The problem to be solved in curve fitting is to find an analytical expression suitable for the background law; Make it the best approximation or fitting in a sense, which is called fitting model; As an undetermined parameter, the model is called linear when it only appears in the middle, otherwise it is called nonlinear.

Model selection:

For a given discrete data, it is necessary to properly select the category and specific form of the function in the general model, which is the basis of the fitting effect.

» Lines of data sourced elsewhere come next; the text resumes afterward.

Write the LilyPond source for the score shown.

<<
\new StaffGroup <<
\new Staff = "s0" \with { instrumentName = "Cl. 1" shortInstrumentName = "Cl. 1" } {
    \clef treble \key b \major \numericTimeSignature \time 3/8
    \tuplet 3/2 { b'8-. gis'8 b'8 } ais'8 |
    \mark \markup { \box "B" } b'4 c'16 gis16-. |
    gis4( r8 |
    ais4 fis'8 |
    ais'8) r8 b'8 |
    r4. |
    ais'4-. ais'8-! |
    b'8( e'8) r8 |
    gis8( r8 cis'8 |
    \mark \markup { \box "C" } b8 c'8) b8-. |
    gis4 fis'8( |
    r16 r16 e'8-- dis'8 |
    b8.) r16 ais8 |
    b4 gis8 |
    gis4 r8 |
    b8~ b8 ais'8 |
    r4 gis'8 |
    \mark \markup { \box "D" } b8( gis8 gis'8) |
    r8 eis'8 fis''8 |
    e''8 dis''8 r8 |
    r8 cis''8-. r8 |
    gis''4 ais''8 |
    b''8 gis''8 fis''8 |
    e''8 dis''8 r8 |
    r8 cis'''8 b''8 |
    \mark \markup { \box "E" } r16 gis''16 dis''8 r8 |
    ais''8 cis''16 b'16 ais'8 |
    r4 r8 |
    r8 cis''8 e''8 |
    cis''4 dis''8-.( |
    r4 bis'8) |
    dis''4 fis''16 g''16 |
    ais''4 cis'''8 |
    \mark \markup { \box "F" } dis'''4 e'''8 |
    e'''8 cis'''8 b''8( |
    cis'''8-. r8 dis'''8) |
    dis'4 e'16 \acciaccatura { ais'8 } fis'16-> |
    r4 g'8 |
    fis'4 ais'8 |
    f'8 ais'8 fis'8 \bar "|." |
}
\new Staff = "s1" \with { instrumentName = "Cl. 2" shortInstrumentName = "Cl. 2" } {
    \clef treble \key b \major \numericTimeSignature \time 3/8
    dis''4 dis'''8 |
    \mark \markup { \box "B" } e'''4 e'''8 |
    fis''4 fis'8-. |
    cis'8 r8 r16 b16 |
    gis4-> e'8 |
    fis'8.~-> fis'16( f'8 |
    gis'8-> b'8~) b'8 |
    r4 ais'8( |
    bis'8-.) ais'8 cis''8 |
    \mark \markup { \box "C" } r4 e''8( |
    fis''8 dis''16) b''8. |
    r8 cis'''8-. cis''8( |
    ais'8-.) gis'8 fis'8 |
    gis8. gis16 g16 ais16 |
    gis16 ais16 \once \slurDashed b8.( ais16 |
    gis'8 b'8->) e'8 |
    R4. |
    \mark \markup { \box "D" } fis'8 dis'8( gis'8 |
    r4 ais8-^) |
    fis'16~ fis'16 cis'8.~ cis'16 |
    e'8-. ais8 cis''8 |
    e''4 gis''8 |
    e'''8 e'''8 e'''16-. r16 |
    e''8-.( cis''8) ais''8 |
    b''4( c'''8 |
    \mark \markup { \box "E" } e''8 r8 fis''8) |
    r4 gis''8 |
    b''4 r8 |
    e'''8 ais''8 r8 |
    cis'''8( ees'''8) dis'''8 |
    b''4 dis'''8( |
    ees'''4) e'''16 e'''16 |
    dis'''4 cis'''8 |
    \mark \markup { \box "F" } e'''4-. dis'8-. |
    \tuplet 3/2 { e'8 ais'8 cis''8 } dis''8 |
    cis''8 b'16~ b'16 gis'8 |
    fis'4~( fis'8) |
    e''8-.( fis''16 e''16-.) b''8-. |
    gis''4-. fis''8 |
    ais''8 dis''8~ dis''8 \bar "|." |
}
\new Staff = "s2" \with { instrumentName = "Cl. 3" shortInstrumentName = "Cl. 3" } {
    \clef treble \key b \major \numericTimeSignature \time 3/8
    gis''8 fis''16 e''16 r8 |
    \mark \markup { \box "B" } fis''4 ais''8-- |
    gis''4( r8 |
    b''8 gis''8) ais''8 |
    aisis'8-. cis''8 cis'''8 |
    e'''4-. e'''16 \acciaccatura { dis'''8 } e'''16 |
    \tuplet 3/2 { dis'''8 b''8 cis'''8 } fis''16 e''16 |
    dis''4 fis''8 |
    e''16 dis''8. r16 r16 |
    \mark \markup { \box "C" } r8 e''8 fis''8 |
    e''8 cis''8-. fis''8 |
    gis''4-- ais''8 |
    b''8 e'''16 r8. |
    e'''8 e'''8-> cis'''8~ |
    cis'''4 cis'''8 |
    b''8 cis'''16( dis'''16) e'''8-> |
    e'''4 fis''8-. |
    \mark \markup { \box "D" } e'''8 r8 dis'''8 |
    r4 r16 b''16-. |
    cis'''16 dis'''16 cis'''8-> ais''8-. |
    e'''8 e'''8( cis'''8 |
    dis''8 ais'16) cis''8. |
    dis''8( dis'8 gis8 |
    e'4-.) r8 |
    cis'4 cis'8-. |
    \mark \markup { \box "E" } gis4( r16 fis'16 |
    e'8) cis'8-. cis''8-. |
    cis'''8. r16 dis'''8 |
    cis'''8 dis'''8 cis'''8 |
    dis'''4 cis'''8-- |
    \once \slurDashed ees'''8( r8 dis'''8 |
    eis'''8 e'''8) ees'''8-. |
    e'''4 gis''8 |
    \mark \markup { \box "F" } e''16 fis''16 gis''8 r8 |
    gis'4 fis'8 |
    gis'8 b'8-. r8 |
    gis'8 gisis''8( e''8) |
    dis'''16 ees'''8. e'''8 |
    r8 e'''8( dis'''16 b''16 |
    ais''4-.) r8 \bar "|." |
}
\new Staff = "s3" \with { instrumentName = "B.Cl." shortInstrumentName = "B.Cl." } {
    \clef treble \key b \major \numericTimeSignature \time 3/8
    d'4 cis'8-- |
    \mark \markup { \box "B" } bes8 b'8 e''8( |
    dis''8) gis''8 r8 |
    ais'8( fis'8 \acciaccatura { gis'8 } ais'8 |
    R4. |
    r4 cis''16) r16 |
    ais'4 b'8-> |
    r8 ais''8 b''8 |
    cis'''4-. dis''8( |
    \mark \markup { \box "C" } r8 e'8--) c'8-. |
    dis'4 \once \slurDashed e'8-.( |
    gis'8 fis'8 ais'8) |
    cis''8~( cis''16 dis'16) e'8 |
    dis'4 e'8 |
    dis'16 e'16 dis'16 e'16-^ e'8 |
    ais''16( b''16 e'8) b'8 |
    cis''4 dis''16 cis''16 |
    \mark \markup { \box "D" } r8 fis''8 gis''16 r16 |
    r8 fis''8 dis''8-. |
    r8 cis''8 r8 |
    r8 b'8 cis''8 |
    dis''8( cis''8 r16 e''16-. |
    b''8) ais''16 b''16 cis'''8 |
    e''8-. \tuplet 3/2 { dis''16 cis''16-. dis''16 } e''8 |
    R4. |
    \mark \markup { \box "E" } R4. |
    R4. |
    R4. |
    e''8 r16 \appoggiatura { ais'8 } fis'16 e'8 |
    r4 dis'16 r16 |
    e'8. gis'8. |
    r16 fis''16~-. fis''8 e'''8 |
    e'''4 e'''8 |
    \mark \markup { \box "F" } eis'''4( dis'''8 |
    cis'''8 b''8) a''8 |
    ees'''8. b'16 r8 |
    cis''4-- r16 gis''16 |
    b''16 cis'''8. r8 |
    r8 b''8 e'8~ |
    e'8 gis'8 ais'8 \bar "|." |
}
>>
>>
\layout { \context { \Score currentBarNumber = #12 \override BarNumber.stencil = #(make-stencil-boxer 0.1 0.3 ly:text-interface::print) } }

If the actual background law is known, that is, the dependence of dependent variables on independent variables has an empirical formula determined by expressions, the corresponding empirical formula is directly taken as the fitting model. On the contrary, the best one can be selected by choosing different basis functions in the model.

Function plays a role in testing the adaptability of the model, so it is also called test function. Another way is to include enough test functions in the model. With the help of correlation analysis and significance test in mathematical statistics, the included test functions are screened one by one or in turn to establish a more suitable model (see regression analysis).